▶ Instructions to follow:
Instruction for the data below: set down exactly the lines from the line with "Sabril Beutel, Sabrilex" to the line with "Pooled data from", inclusive, and no others.

▶ Records excerpted from a collection:
◆ ◆ ◆ ◆ ◆
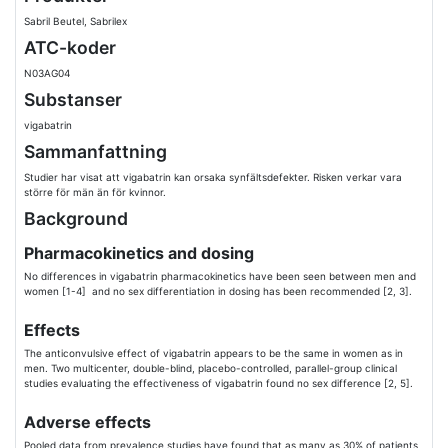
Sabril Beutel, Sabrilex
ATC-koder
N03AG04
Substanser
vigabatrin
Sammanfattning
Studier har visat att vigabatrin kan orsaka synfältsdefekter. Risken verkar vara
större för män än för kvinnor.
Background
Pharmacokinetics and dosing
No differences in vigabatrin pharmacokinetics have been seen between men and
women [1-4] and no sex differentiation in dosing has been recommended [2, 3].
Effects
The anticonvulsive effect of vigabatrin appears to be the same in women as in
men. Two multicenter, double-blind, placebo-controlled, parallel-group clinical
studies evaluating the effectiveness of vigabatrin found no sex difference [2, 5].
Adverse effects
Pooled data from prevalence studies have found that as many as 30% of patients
◆ ◆ ◆ ◆ ◆
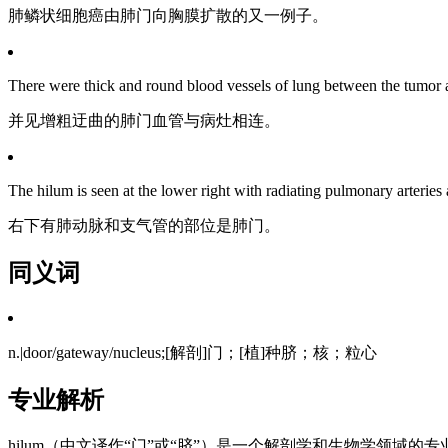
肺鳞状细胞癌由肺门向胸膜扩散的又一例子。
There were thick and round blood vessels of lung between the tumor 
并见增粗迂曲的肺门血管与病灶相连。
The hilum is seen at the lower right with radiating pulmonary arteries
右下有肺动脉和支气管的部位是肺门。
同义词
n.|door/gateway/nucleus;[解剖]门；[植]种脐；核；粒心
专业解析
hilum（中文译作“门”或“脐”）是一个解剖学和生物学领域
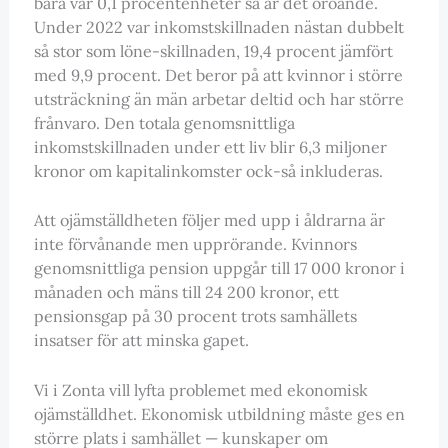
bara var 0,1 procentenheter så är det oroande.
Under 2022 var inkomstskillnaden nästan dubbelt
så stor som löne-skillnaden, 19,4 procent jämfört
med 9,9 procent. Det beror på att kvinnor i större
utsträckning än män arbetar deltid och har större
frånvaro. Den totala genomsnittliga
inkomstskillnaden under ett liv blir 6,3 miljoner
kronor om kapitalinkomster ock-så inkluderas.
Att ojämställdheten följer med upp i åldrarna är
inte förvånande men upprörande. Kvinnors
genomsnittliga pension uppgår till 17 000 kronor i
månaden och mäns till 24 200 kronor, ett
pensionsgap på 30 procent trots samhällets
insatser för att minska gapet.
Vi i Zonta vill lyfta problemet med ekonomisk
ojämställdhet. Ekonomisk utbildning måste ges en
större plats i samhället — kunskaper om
◆ ◆ ◆ ◆ ◆
▶ Result:
Sabril Beutel, Sabrilex
ATC-koder
N03AG04
Substanser
vigabatrin
Sammanfattning
Studier har visat att vigabatrin kan orsaka synfältsdefekter. Risken verkar vara
större för män än för kvinnor.
Background
Pharmacokinetics and dosing
No differences in vigabatrin pharmacokinetics have been seen between men and
women [1-4] and no sex differentiation in dosing has been recommended [2, 3].
Effects
The anticonvulsive effect of vigabatrin appears to be the same in women as in
men. Two multicenter, double-blind, placebo-controlled, parallel-group clinical
studies evaluating the effectiveness of vigabatrin found no sex difference [2, 5].
Adverse effects
Pooled data from prevalence studies have found that as many as 30% of patients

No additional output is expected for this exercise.